Assignment. Please copy out each line of the entries in which "parameters" appears.

────

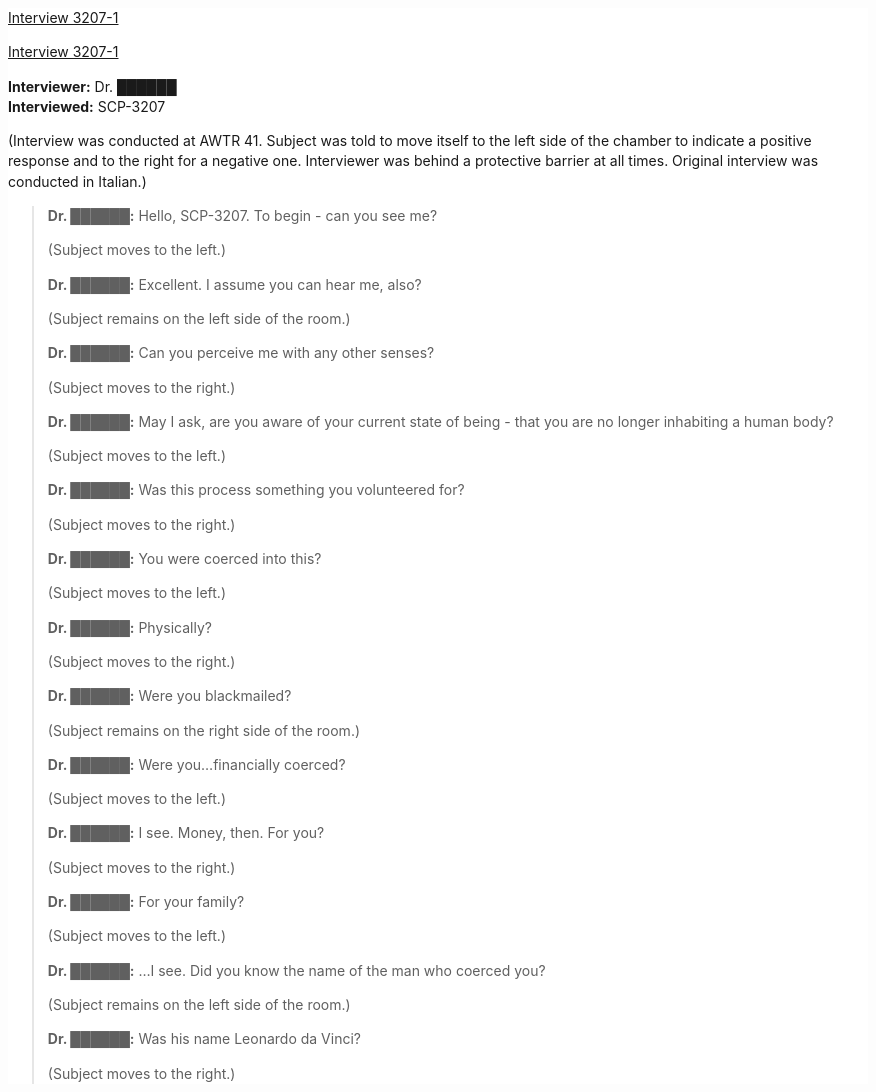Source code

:[Interview 3207-1](javascript:;)

[Interview 3207-1](javascript:;)

**Interviewer:** Dr. ██████  
**Interviewed:** SCP-3207

(Interview was conducted at AWTR 41. Subject was told to move itself to the left side of the chamber to indicate a positive response and to the right for a negative one. Interviewer was behind a protective barrier at all times. Original interview was conducted in Italian.)

> **<Begin Interview>**
> 
> **Dr. ██████:** Hello, SCP-3207. To begin - can you see me?
> 
> (Subject moves to the left.)
> 
> **Dr. ██████:** Excellent. I assume you can hear me, also?
> 
> (Subject remains on the left side of the room.)
> 
> **Dr. ██████:** Can you perceive me with any other senses?
> 
> (Subject moves to the right.)
> 
> **Dr. ██████:** May I ask, are you aware of your current state of being - that you are no longer inhabiting a human body?
> 
> (Subject moves to the left.)
> 
> **Dr. ██████:** Was this process something you volunteered for?
> 
> (Subject moves to the right.)
> 
> **Dr. ██████:** You were coerced into this?
> 
> (Subject moves to the left.)
> 
> **Dr. ██████:** Physically?
> 
> (Subject moves to the right.)
> 
> **Dr. ██████:** Were you blackmailed?
> 
> (Subject remains on the right side of the room.)
> 
> **Dr. ██████:** Were you…financially coerced?
> 
> (Subject moves to the left.)
> 
> **Dr. ██████:** I see. Money, then. For you?
> 
> (Subject moves to the right.)
> 
> **Dr. ██████:** For your family?
> 
> (Subject moves to the left.)
> 
> **Dr. ██████:** …I see. Did you know the name of the man who coerced you?
> 
> (Subject remains on the left side of the room.)
> 
> **Dr. ██████:** Was his name Leonardo da Vinci?
> 
> (Subject moves to the right.)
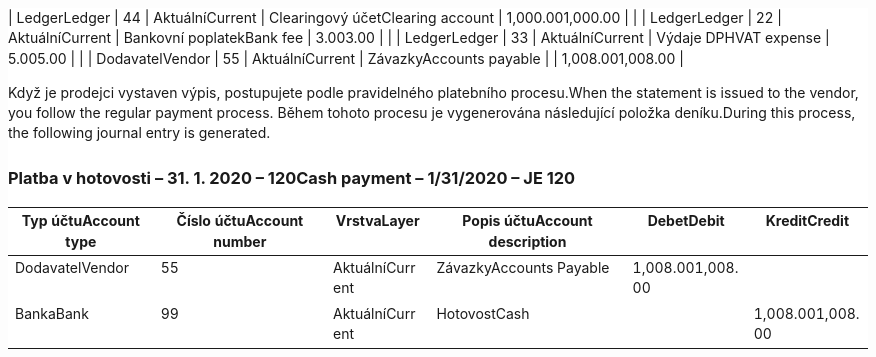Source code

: | <span data-ttu-id="d46bd-344">Ledger</span><span class="sxs-lookup"><span data-stu-id="d46bd-344">Ledger</span></span>       | <span data-ttu-id="d46bd-345">4</span><span class="sxs-lookup"><span data-stu-id="d46bd-345">4</span></span>              | <span data-ttu-id="d46bd-346">Aktuální</span><span class="sxs-lookup"><span data-stu-id="d46bd-346">Current</span></span> | <span data-ttu-id="d46bd-347">Clearingový účet</span><span class="sxs-lookup"><span data-stu-id="d46bd-347">Clearing account</span></span>    | <span data-ttu-id="d46bd-348">1,000.00</span><span class="sxs-lookup"><span data-stu-id="d46bd-348">1,000.00</span></span> |          |
| <span data-ttu-id="d46bd-349">Ledger</span><span class="sxs-lookup"><span data-stu-id="d46bd-349">Ledger</span></span>       | <span data-ttu-id="d46bd-350">2</span><span class="sxs-lookup"><span data-stu-id="d46bd-350">2</span></span>              | <span data-ttu-id="d46bd-351">Aktuální</span><span class="sxs-lookup"><span data-stu-id="d46bd-351">Current</span></span> | <span data-ttu-id="d46bd-352">Bankovní poplatek</span><span class="sxs-lookup"><span data-stu-id="d46bd-352">Bank fee</span></span>            | <span data-ttu-id="d46bd-353">3.00</span><span class="sxs-lookup"><span data-stu-id="d46bd-353">3.00</span></span>     |          |
| <span data-ttu-id="d46bd-354">Ledger</span><span class="sxs-lookup"><span data-stu-id="d46bd-354">Ledger</span></span>       | <span data-ttu-id="d46bd-355">3</span><span class="sxs-lookup"><span data-stu-id="d46bd-355">3</span></span>              | <span data-ttu-id="d46bd-356">Aktuální</span><span class="sxs-lookup"><span data-stu-id="d46bd-356">Current</span></span> | <span data-ttu-id="d46bd-357">Výdaje DPH</span><span class="sxs-lookup"><span data-stu-id="d46bd-357">VAT expense</span></span>         | <span data-ttu-id="d46bd-358">5.00</span><span class="sxs-lookup"><span data-stu-id="d46bd-358">5.00</span></span>     |          |
| <span data-ttu-id="d46bd-359">Dodavatel</span><span class="sxs-lookup"><span data-stu-id="d46bd-359">Vendor</span></span>       | <span data-ttu-id="d46bd-360">5</span><span class="sxs-lookup"><span data-stu-id="d46bd-360">5</span></span>              | <span data-ttu-id="d46bd-361">Aktuální</span><span class="sxs-lookup"><span data-stu-id="d46bd-361">Current</span></span> | <span data-ttu-id="d46bd-362">Závazky</span><span class="sxs-lookup"><span data-stu-id="d46bd-362">Accounts payable</span></span>    |          | <span data-ttu-id="d46bd-363">1,008.00</span><span class="sxs-lookup"><span data-stu-id="d46bd-363">1,008.00</span></span> |

<span data-ttu-id="d46bd-364">Když je prodejci vystaven výpis, postupujete podle pravidelného platebního procesu.</span><span class="sxs-lookup"><span data-stu-id="d46bd-364">When the statement is issued to the vendor, you follow the regular payment process.</span></span> <span data-ttu-id="d46bd-365">Během tohoto procesu je vygenerována následující položka deníku.</span><span class="sxs-lookup"><span data-stu-id="d46bd-365">During this process, the following journal entry is generated.</span></span>

### <a name="cash-payment--1312020--je-120"></a><span data-ttu-id="d46bd-366">Platba v hotovosti – 31. 1. 2020 – 120</span><span class="sxs-lookup"><span data-stu-id="d46bd-366">Cash payment – 1/31/2020 – JE 120</span></span>

| <span data-ttu-id="d46bd-367">Typ účtu</span><span class="sxs-lookup"><span data-stu-id="d46bd-367">Account type</span></span> | <span data-ttu-id="d46bd-368">Číslo účtu</span><span class="sxs-lookup"><span data-stu-id="d46bd-368">Account number</span></span> | <span data-ttu-id="d46bd-369">Vrstva</span><span class="sxs-lookup"><span data-stu-id="d46bd-369">Layer</span></span>   | <span data-ttu-id="d46bd-370">Popis účtu</span><span class="sxs-lookup"><span data-stu-id="d46bd-370">Account description</span></span> | <span data-ttu-id="d46bd-371">Debet</span><span class="sxs-lookup"><span data-stu-id="d46bd-371">Debit</span></span>    | <span data-ttu-id="d46bd-372">Kredit</span><span class="sxs-lookup"><span data-stu-id="d46bd-372">Credit</span></span>   |
|--------------|----------------|---------|---------------------|----------|----------|
| <span data-ttu-id="d46bd-373">Dodavatel</span><span class="sxs-lookup"><span data-stu-id="d46bd-373">Vendor</span></span>       | <span data-ttu-id="d46bd-374">5</span><span class="sxs-lookup"><span data-stu-id="d46bd-374">5</span></span>              | <span data-ttu-id="d46bd-375">Aktuální</span><span class="sxs-lookup"><span data-stu-id="d46bd-375">Current</span></span> | <span data-ttu-id="d46bd-376">Závazky</span><span class="sxs-lookup"><span data-stu-id="d46bd-376">Accounts Payable</span></span>    | <span data-ttu-id="d46bd-377">1,008.00</span><span class="sxs-lookup"><span data-stu-id="d46bd-377">1,008.00</span></span> |          |
| <span data-ttu-id="d46bd-378">Banka</span><span class="sxs-lookup"><span data-stu-id="d46bd-378">Bank</span></span>         | <span data-ttu-id="d46bd-379">9</span><span class="sxs-lookup"><span data-stu-id="d46bd-379">9</span></span>              | <span data-ttu-id="d46bd-380">Aktuální</span><span class="sxs-lookup"><span data-stu-id="d46bd-380">Current</span></span> | <span data-ttu-id="d46bd-381">Hotovost</span><span class="sxs-lookup"><span data-stu-id="d46bd-381">Cash</span></span>                |          | <span data-ttu-id="d46bd-382">1,008.00</span><span class="sxs-lookup"><span data-stu-id="d46bd-382">1,008.00</span></span> |
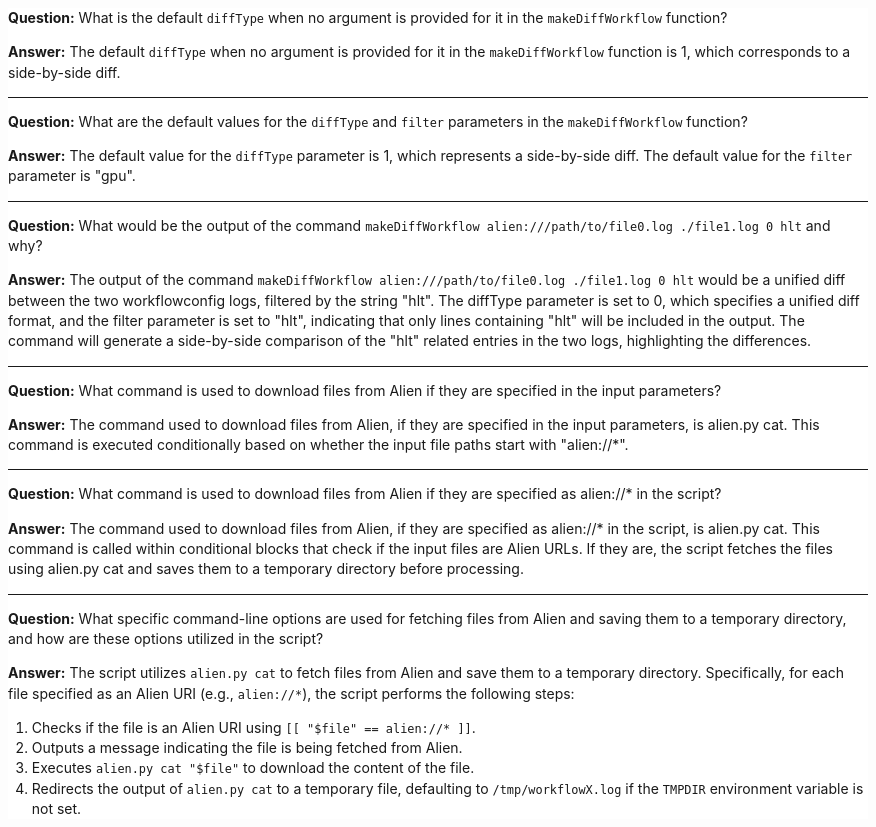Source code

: 
**Question:** What is the default `diffType` when no argument is provided for it in the `makeDiffWorkflow` function?

**Answer:** The default `diffType` when no argument is provided for it in the `makeDiffWorkflow` function is 1, which corresponds to a side-by-side diff.

---

**Question:** What are the default values for the `diffType` and `filter` parameters in the `makeDiffWorkflow` function?

**Answer:** The default value for the `diffType` parameter is 1, which represents a side-by-side diff. The default value for the `filter` parameter is "gpu".

---

**Question:** What would be the output of the command `makeDiffWorkflow alien:///path/to/file0.log ./file1.log 0 hlt` and why?

**Answer:** The output of the command `makeDiffWorkflow alien:///path/to/file0.log ./file1.log 0 hlt` would be a unified diff between the two workflowconfig logs, filtered by the string "hlt". The diffType parameter is set to 0, which specifies a unified diff format, and the filter parameter is set to "hlt", indicating that only lines containing "hlt" will be included in the output. The command will generate a side-by-side comparison of the "hlt" related entries in the two logs, highlighting the differences.

---

**Question:** What command is used to download files from Alien if they are specified in the input parameters?

**Answer:** The command used to download files from Alien, if they are specified in the input parameters, is alien.py cat. This command is executed conditionally based on whether the input file paths start with "alien://*".

---

**Question:** What command is used to download files from Alien if they are specified as alien://* in the script?

**Answer:** The command used to download files from Alien, if they are specified as alien://* in the script, is alien.py cat. This command is called within conditional blocks that check if the input files are Alien URLs. If they are, the script fetches the files using alien.py cat and saves them to a temporary directory before processing.

---

**Question:** What specific command-line options are used for fetching files from Alien and saving them to a temporary directory, and how are these options utilized in the script?

**Answer:** The script utilizes `alien.py cat` to fetch files from Alien and save them to a temporary directory. Specifically, for each file specified as an Alien URI (e.g., `alien://*`), the script performs the following steps:

1. Checks if the file is an Alien URI using `[[ "$file" == alien://* ]]`.
2. Outputs a message indicating the file is being fetched from Alien.
3. Executes `alien.py cat "$file"` to download the content of the file.
4. Redirects the output of `alien.py cat` to a temporary file, defaulting to `/tmp/workflowX.log` if the `TMPDIR` environment variable is not set.
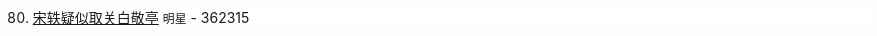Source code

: 80. [宋轶疑似取关白敬亭](https://m.weibo.cn/search?containerid=100103type%3D1%26t%3D10%26q%3D%23%E5%AE%8B%E8%BD%B6%E7%96%91%E4%BC%BC%E5%8F%96%E5%85%B3%E7%99%BD%E6%95%AC%E4%BA%AD%23&stream_entry_id=31&isnewpage=1&extparam=seat%3D1%26cate%3D5001%26pos%3D16%26stream_entry_id%3D31%26lcate%3D5001%26q%3D%2523%25E5%25AE%258B%25E8%25BD%25B6%25E7%2596%2591%25E4%25BC%25BC%25E5%258F%2596%25E5%2585%25B3%25E7%2599%25BD%25E6%2595%25AC%25E4%25BA%25AD%2523%26flag%3D1%26band_rank%3D15%26filter_type%3Drealtimehot%26realpos%3D15%26dgr%3D0%26c_type%3D31%26display_time%3D1757417015%26pre_seqid%3D17574170159010200425309) `明星` - 362315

────

Solved exercise.
**Question:** What are the default values for the `diffType` and `filter` parameters in the `makeDiffWorkflow` function?
**Question:** What command is used to download files from Alien if they are specified in the input parameters?
**Answer:** The command used to download files from Alien, if they are specified in the input parameters, is alien.py cat. This command is executed conditionally based on whether the input file paths start with "alien://*".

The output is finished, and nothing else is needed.